Stored data entries

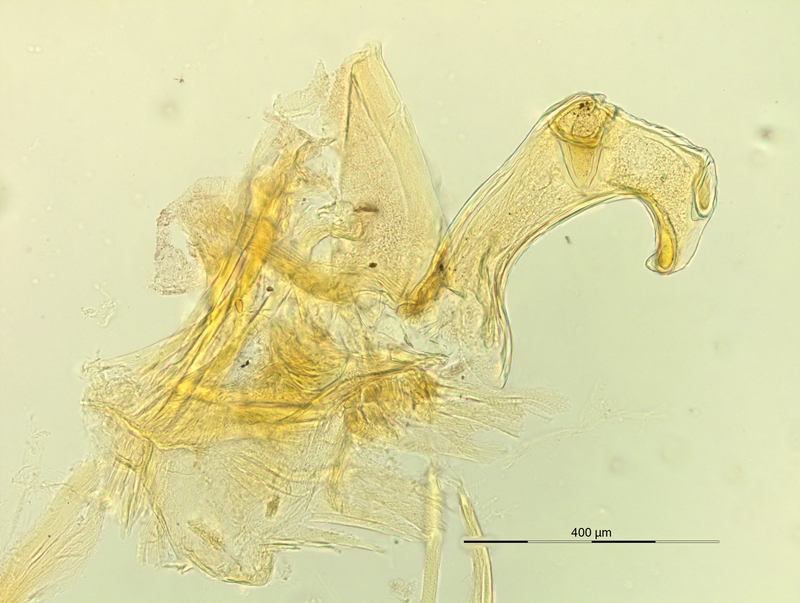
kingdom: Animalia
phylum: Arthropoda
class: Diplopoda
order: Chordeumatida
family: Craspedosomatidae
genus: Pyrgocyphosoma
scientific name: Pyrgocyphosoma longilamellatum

## DIRECTIONS FOR THIS TASK
Could you express the lines above as a JSON list of strings, one string per line, with blank lines skipped and the pictures left out?

## SOLUTION TO THIS EXERCISE
[
  "kingdom: Animalia",
  "phylum: Arthropoda",
  "class: Diplopoda",
  "order: Chordeumatida",
  "family: Craspedosomatidae",
  "genus: Pyrgocyphosoma",
  "scientific name: Pyrgocyphosoma longilamellatum"
]